Monkey architecture is defined by a small and flexible core that expose an API interface to extend the server capabilities and behavior through Plugins. When a plugin is enabled on Monkey, it hooks to the internals and may implement a feature that affects networking, events or the HTTP cycle.
Plugins can exists in two modes: static or dynamic. Static plugins are the ones who resides inside the same monkey binary program and are always loaded by default, you can see the list of built-in plugins with $ monkey -b. Dynamic plugins are the ones who need to be enabled by configuration and are loaded just on run time.
The configuration file conf/plugins.load is the interface to load dynamic lugins. The file schema is headed by the [PLUGINS] section and each entry represents a component to load, the key is always Load and the value the absolute path to the Plugin, which is a shared library.
As an example, we will take the Cheetah! Shell Plugin which provides a Shell interface to monitor Monkey, the configuration file should looks as follows:
[PLUGINS]
Load /home/foo/monkey/plugins/cheetah/monkey-cheetah.so
The absolute path of the Plugin may change depending of how Monkey is being used, but focusing in the example the important item is the Load key and the path of the Plugin.

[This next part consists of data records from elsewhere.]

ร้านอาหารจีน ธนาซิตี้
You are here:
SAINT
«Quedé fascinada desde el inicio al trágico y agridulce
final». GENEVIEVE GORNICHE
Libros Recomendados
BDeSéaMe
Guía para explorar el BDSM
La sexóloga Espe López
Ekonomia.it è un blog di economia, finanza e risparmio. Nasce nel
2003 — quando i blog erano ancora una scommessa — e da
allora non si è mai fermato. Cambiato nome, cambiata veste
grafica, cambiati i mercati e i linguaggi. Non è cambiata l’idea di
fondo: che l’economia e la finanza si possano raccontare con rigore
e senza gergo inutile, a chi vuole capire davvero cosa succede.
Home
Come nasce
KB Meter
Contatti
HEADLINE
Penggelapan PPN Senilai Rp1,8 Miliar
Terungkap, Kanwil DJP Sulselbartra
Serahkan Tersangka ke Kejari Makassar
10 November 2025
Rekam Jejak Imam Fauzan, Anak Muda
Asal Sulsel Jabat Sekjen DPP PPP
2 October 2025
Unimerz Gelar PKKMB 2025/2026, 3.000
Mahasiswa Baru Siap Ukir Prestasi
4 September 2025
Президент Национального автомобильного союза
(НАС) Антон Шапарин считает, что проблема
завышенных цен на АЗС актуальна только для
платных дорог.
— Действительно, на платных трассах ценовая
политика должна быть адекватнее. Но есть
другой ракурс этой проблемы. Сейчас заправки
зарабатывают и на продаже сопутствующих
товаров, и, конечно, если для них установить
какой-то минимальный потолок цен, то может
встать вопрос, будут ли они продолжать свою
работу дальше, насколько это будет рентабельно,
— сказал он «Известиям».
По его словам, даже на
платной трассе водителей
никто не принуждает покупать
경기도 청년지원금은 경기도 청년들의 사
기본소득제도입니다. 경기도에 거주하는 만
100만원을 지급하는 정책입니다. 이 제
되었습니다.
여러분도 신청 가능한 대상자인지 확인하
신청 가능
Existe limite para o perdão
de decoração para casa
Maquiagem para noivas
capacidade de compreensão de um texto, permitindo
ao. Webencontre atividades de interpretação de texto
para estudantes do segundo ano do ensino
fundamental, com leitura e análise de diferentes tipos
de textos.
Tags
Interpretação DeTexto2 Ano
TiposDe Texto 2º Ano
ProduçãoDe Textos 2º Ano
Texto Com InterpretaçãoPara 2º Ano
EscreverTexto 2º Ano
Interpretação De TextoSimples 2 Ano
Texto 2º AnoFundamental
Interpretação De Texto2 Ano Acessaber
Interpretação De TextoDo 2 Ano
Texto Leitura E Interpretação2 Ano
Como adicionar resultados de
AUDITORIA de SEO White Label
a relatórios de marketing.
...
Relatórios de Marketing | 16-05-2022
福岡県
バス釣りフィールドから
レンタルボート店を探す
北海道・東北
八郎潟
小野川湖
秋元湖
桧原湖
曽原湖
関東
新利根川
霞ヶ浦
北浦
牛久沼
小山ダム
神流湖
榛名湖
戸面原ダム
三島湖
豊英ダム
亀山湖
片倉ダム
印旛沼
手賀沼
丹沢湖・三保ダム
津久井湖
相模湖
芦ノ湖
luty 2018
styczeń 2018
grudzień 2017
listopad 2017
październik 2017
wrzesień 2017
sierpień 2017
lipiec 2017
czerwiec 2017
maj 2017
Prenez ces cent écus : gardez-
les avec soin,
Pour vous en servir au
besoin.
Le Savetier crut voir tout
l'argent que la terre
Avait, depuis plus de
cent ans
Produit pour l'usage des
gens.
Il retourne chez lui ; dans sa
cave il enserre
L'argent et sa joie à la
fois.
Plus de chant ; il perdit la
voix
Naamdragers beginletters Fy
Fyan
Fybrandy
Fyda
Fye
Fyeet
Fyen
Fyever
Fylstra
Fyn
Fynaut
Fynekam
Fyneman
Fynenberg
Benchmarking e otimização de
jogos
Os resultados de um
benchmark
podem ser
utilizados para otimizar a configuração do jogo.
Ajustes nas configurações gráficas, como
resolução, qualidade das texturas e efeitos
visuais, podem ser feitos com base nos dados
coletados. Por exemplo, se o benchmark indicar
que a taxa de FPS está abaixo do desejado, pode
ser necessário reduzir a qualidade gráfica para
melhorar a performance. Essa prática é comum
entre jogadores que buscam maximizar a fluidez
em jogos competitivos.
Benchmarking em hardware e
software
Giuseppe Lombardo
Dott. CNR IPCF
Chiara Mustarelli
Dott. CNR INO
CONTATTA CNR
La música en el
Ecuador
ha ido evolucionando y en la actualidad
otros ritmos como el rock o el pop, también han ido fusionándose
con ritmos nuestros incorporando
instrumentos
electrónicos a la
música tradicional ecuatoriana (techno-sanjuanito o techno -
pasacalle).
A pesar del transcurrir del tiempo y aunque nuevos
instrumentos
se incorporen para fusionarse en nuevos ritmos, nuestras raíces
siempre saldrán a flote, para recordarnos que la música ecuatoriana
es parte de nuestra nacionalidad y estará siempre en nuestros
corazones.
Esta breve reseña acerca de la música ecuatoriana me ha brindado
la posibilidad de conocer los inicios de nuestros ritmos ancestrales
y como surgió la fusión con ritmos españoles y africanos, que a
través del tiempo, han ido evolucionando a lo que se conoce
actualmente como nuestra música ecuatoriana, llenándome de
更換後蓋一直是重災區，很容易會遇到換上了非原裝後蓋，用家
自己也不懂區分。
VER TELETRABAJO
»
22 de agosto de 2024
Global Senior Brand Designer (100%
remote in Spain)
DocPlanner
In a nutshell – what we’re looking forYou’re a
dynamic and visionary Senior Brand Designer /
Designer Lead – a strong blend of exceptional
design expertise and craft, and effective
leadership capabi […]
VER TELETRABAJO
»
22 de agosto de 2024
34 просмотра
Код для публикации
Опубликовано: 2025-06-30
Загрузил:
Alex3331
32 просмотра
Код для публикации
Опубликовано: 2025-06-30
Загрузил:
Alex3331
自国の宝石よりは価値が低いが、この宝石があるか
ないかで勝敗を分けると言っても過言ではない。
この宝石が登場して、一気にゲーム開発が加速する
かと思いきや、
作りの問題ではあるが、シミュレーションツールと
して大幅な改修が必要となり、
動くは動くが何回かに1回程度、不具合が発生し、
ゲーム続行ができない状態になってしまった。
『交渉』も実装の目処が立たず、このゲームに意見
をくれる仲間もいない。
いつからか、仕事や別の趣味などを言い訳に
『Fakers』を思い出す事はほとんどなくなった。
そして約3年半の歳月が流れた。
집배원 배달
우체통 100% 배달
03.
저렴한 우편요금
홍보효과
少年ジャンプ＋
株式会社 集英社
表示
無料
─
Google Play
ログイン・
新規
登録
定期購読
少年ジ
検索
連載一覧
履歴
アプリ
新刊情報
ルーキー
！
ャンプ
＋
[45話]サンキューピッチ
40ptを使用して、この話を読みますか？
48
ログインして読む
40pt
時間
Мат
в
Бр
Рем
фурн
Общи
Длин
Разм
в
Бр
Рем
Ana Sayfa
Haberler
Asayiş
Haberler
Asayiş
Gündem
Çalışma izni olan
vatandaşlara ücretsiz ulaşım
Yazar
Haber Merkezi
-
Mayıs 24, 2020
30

A Plugin will not be loaded if it's not declared on the conf/plugins.load configuration file or if the entry is commented. Using the above example we will comment the entry to avoid Monkey load the Cheetah! Shell plugin:
[PLUGINS]
# Load /home/foo/monkey/plugins/cheetah/monkey-cheetah.so
For more details about specifics of each available Plugin in Monkey, please refer to the Plugins Chapter on this document.